T154
Isolation and characterisation of novel thermo- and halo-tolerant marine microalgae from the Red Sea
Tuesday, April 29, 2014
Exhibit/Poster Hall, lower level (Hilton Clearwater Beach)
Carbon capture and conversion by photosynthetic microbes offers the only plausible biological route to mitigate KSA CO2 emissions because this desert kingdom has little agriculture. We have carried out a bioprospecting survey of the Red Sea to isolate and characterise microalgal strains adapted to the local climate and highly saline waters of the Red Sea and Gulf. Microalgae were isolated from seven marine euphoric zone sample sites along a 35 km transect using a <15 μ >0.45μ filtration screen followed by culture on liquid MN media at 50 μ s-1 m-2 22°C for 14-28 days.
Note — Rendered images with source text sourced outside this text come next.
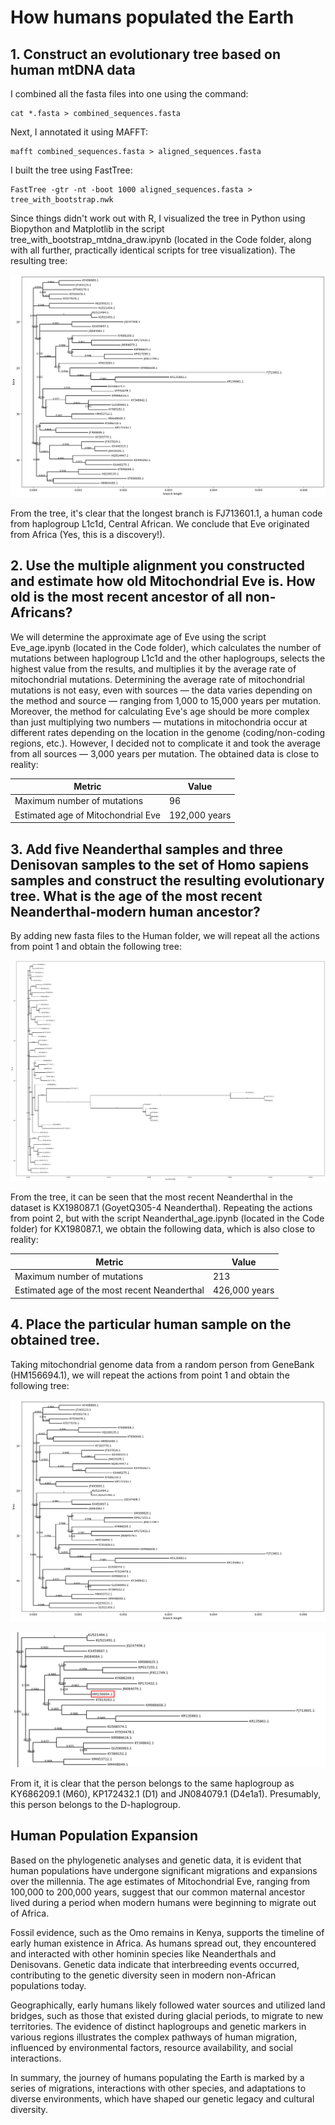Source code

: # How humans populated the Earth 
## 1. Construct an evolutionary tree based on human mtDNA data
I combined all the fasta files into one using the command:
```
cat *.fasta > combined_sequences.fasta
```
Next, I annotated it using MAFFT:
```
mafft combined_sequences.fasta > aligned_sequences.fasta
```
I built the tree using FastTree:
```
FastTree -gtr -nt -boot 1000 aligned_sequences.fasta > tree_with_bootstrap.nwk
```
Since things didn't work out with R, I visualized the tree in Python using Biopython and Matplotlib in the script tree_with_bootstrap_mtdna_draw.ipynb (located in the Code folder, along with all further, practically identical scripts for tree visualization).
The resulting tree:

![Описание изображения](Images/tree_with_bootstrap.png)

From the tree, it's clear that the longest branch is FJ713601.1, a human code from haplogroup L1c1d, Central African.
We conclude that Eve originated from Africa (Yes, this is a discovery!).

## 2. Use the multiple alignment you constructed and estimate how old Mitochondrial Eve is. How old is the most recent ancestor of all non-Africans?

We will determine the approximate age of Eve using the script Eve_age.ipynb (located in the Code folder), which calculates the number of mutations between haplogroup L1c1d and the other haplogroups, selects the highest value from the results, and multiplies it by the average rate of mitochondrial mutations.
Determining the average rate of mitochondrial mutations is not easy, even with sources — the data varies depending on the method and source — ranging from 1,000 to 15,000 years per mutation. Moreover, the method for calculating Eve's age should be more complex than just multiplying two numbers — mutations in mitochondria occur at different rates depending on the location in the genome (coding/non-coding regions, etc.). However, I decided not to complicate it and took the average from all sources — 3,000 years per mutation. The obtained data is close to reality:

| Metric                              | Value          |
|-------------------------------------|----------------|
| Maximum number of mutations          | 96             |
| Estimated age of Mitochondrial Eve  | 192,000 years  |


## 3. Add five Neanderthal samples and three Denisovan samples to the set of Homo sapiens samples and construct the resulting evolutionary tree. What is the age of the most recent Neanderthal-modern human ancestor?

By adding new fasta files to the Human folder, we will repeat all the actions from point 1 and obtain the following tree:

![Описание изображения](Images/3.png)

From the tree, it can be seen that the most recent Neanderthal in the dataset is KX198087.1 (GoyetQ305-4 Neanderthal).
Repeating the actions from point 2, but with the script Neanderthal_age.ipynb (located in the Code folder) for KX198087.1, we obtain the following data, which is also close to reality:

| Metric                              | Value          |
|-------------------------------------|----------------|
| Maximum number of mutations          | 213            |
| Estimated age of the most recent Neanderthal | 426,000 years  |

## 4. Place the particular human sample on the obtained tree.

Taking mitochondrial genome data from a random person from GeneBank (HM156694.1), we will repeat the actions from point 1 and obtain the following tree:

![Описание изображения](Images/4.png)

![Описание изображения](Images/2.png)

From it, it is clear that the person belongs to the same haplogroup as KY686209.1 (M60), KP172432.1 (D1) and JN084079.1 (D4e1a1). Presumably, this person belongs to the D-haplogroup.

## Human Population Expansion

Based on the phylogenetic analyses and genetic data, it is evident that human populations have undergone significant migrations and expansions over the millennia. The age estimates of Mitochondrial Eve, ranging from 100,000 to 200,000 years, suggest that our common maternal ancestor lived during a period when modern humans were beginning to migrate out of Africa.

Fossil evidence, such as the Omo remains in Kenya, supports the timeline of early human existence in Africa. As humans spread out, they encountered and interacted with other hominin species like Neanderthals and Denisovans. Genetic data indicate that interbreeding events occurred, contributing to the genetic diversity seen in modern non-African populations today.

Geographically, early humans likely followed water sources and utilized land bridges, such as those that existed during glacial periods, to migrate to new territories. The evidence of distinct haplogroups and genetic markers in various regions illustrates the complex pathways of human migration, influenced by environmental factors, resource availability, and social interactions.

In summary, the journey of humans populating the Earth is marked by a series of migrations, interactions with other species, and adaptations to diverse environments, which have shaped our genetic legacy and cultural diversity.
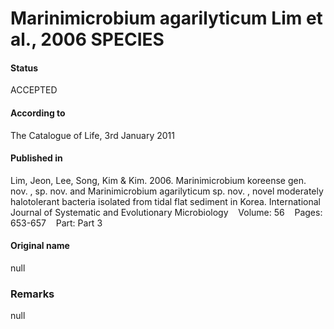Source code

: # Marinimicrobium agarilyticum Lim et al., 2006 SPECIES

#### Status
ACCEPTED

#### According to
The Catalogue of Life, 3rd January 2011

#### Published in
Lim, Jeon, Lee, Song, Kim & Kim. 2006. Marinimicrobium koreense gen. nov. , sp. nov. and Marinimicrobium agarilyticum sp. nov. , novel moderately halotolerant bacteria isolated from tidal flat sediment in Korea. International Journal of Systematic and Evolutionary Microbiology    Volume: 56    Pages: 653-657    Part: Part 3

#### Original name
null

### Remarks
null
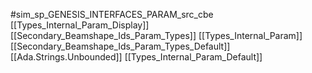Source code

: #sim_sp_GENESIS_INTERFACES_PARAM_src_cbe
[[Types_Internal_Param_Display]]
[[Secondary_Beamshape_Ids_Param_Types]]
[[Types_Internal_Param]]
[[Secondary_Beamshape_Ids_Param_Types_Default]]
[[Ada.Strings.Unbounded]]
[[Types_Internal_Param_Default]]
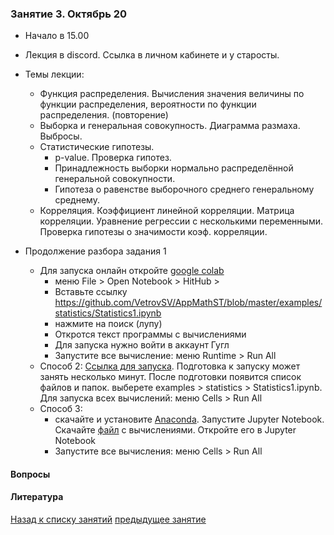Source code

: ### Занятие 3. Октябрь 20
- Начало в 15.00
- Лекция в discord. Ссылка в личном кабинете и у старосты.
- Темы лекции: 
  - Функция распределения. Вычисления значения величины по функции распределения, вероятности по функции распределения. (повторение)
  - Выборка и генеральная совокупность. Диаграмма размаха. Выбросы. 
  - Статистические гипотезы. 
       - p-value. Проверка гипотез.
       - Принадлежность выборки нормально распределённой генеральной совокупности.
       - Гипотеза о равенстве выборочного среднего генеральному среднему.
   - Корреляция. Коэффициент линейной корреляции. Матрица корреляции. Уравнение регрессии с несколькими переменными. Проверка гипотезы о значимости коэф. корреляции.

- Продолжение разбора задания 1
  - Для запуска онлайн откройте [google colab](https://colab.research.google.com/notebooks/intro.ipynb)
    - меню File > Open Notebook > HitHub > 
    - Вставьте ссылку https://github.com/VetrovSV/AppMathST/blob/master/examples/statistics/Statistics1.ipynb
    - нажмите на поиск (лупу)
    - Откротся текст программы с вычислениями
    - Для запуска нужно войти в аккаунт Гугл
    - Запустите все вычисление: меню Runtime > Run All
  - Способ 2: [Ссылка для запуска](https://mybinder.org/v2/gh/VetrovSV/AppMathST/master). Подготовка к запуску может занять несколько минут. После подготовки появится список файлов и папок. выберете examples > statistics > Statistics1.ipynb. Для запуска всех вычислений: меню Cells  > Run All
  - Способ 3: 
    - скачайте и установите [Anaconda](https://www.anaconda.com/products/individual). Запустите Jupyter Notebook. Скачайте [файл](https://raw.githubusercontent.com/VetrovSV/AppMathST/master/examples/statistics/Statistics1.ipynb) с вычислениями. Откройте его в Jupyter Notebook
    - Запустите все вычисления: меню Cells  > Run All
#### Вопросы


#### Литература



[Назад к списку занятий](https://github.com/VetrovSV/AppMathST/blob/master/README.md)
[предыдущее занятие](https://github.com/VetrovSV/AppMathST/blob/master/dist/2.md)
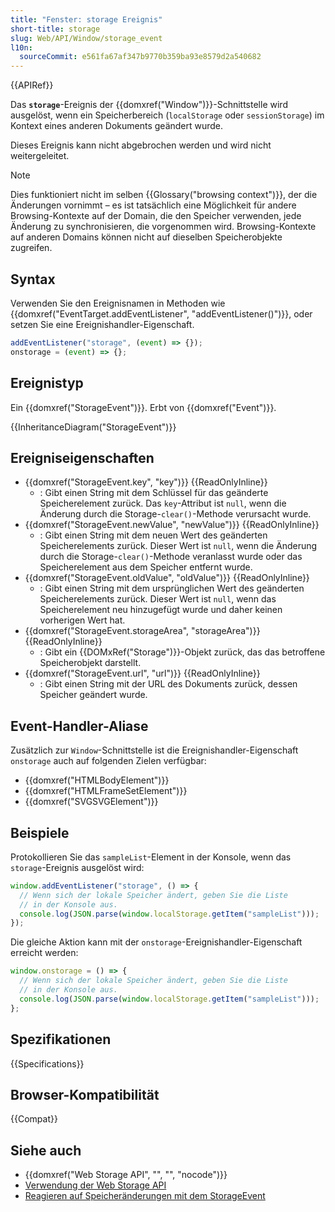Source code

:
 ```yaml
---
title: "Fenster: storage Ereignis"
short-title: storage
slug: Web/API/Window/storage_event
l10n:
  sourceCommit: e561fa67af347b9770b359ba93e8579d2a540682
---
```


{{APIRef}}

Das **`storage`**-Ereignis der {{domxref("Window")}}-Schnittstelle wird ausgelöst, wenn ein Speicherbereich (`localStorage` oder `sessionStorage`) im Kontext eines anderen Dokuments geändert wurde.

Dieses Ereignis kann nicht abgebrochen werden und wird nicht weitergeleitet.

> [!NOTE]
> Dies funktioniert nicht im selben {{Glossary("browsing context")}}, der die Änderungen vornimmt – es ist tatsächlich eine Möglichkeit für andere Browsing-Kontexte auf der Domain, die den Speicher verwenden, jede Änderung zu synchronisieren, die vorgenommen wird. Browsing-Kontexte auf anderen Domains können nicht auf dieselben Speicherobjekte zugreifen.

## Syntax

Verwenden Sie den Ereignisnamen in Methoden wie {{domxref("EventTarget.addEventListener", "addEventListener()")}}, oder setzen Sie eine Ereignishandler-Eigenschaft.

```js
addEventListener("storage", (event) => {});
onstorage = (event) => {};
```

## Ereignistyp

Ein {{domxref("StorageEvent")}}. Erbt von {{domxref("Event")}}.

{{InheritanceDiagram("StorageEvent")}}

## Ereigniseigenschaften

- {{domxref("StorageEvent.key", "key")}} {{ReadOnlyInline}}
  - : Gibt einen String mit dem Schlüssel für das geänderte Speicherelement zurück.
    Das `key`-Attribut ist `null`, wenn die Änderung durch die Storage-`clear()`-Methode verursacht wurde.
- {{domxref("StorageEvent.newValue", "newValue")}} {{ReadOnlyInline}}
  - : Gibt einen String mit dem neuen Wert des geänderten Speicherelements zurück.
    Dieser Wert ist `null`, wenn die Änderung durch die Storage-`clear()`-Methode veranlasst wurde
    oder das Speicherelement aus dem Speicher entfernt wurde.
- {{domxref("StorageEvent.oldValue", "oldValue")}} {{ReadOnlyInline}}
  - : Gibt einen String mit dem ursprünglichen Wert des geänderten Speicherelements zurück.
    Dieser Wert ist `null`, wenn das Speicherelement neu hinzugefügt wurde
    und daher keinen vorherigen Wert hat.
- {{domxref("StorageEvent.storageArea", "storageArea")}} {{ReadOnlyInline}}
  - : Gibt ein {{DOMxRef("Storage")}}-Objekt zurück, das das betroffene Speicherobjekt darstellt.
- {{domxref("StorageEvent.url", "url")}} {{ReadOnlyInline}}
  - : Gibt einen String mit der URL des Dokuments zurück, dessen Speicher geändert wurde.

## Event-Handler-Aliase

Zusätzlich zur `Window`-Schnittstelle ist die Ereignishandler-Eigenschaft `onstorage` auch auf folgenden Zielen verfügbar:

- {{domxref("HTMLBodyElement")}}
- {{domxref("HTMLFrameSetElement")}}
- {{domxref("SVGSVGElement")}}

## Beispiele

Protokollieren Sie das `sampleList`-Element in der Konsole, wenn das `storage`-Ereignis ausgelöst wird:

```js
window.addEventListener("storage", () => {
  // Wenn sich der lokale Speicher ändert, geben Sie die Liste
  // in der Konsole aus.
  console.log(JSON.parse(window.localStorage.getItem("sampleList")));
});
```

Die gleiche Aktion kann mit der `onstorage`-Ereignishandler-Eigenschaft erreicht werden:

```js
window.onstorage = () => {
  // Wenn sich der lokale Speicher ändert, geben Sie die Liste
  // in der Konsole aus.
  console.log(JSON.parse(window.localStorage.getItem("sampleList")));
};
```

## Spezifikationen

{{Specifications}}

## Browser-Kompatibilität

{{Compat}}

## Siehe auch

- {{domxref("Web Storage API", "", "", "nocode")}}
- [Verwendung der Web Storage API](/de/docs/Web/API/Web_Storage_API/Using_the_Web_Storage_API)
- [Reagieren auf Speicheränderungen mit dem StorageEvent](/de/docs/Web/API/Web_Storage_API/Using_the_Web_Storage_API#responding_to_storage_changes_with_the_storageevent)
Single colonies were obtained by serial dilution and plating on solid MNSW (seawater) media. Axenic cultures were obtained by iterative streaking on solid MNSW. A library of 89 axenic isolates was selected for high biomass accumulation, thermotolerance, halotolerance and pH tolerance to identify a set of 39 lead chlorophyta. A maximum photosynthetic sustained growth temperature of 40°C was observed over 28 days. Halotolerance ranges from 25-50 psu, with pH tolerance ranging from pH 6 to pH 11. One strain OS3S1b was particularly robust, able to tolerate pH 11, 50 psu, 40°C. Species assignment was determined by 18S small subunit rrn from 39 lead microalgae isolates. Successful reactions (consisting of 36 pairs of PCR reactions) were sequenced. Full-length amplicons were obtained for 24 strains and used to derive a phylogenetic tree. This revealed that these 24 strains form a single Red Sea specific cluster of 19 taxa somewhat related to extant unicellular Ulvophyte.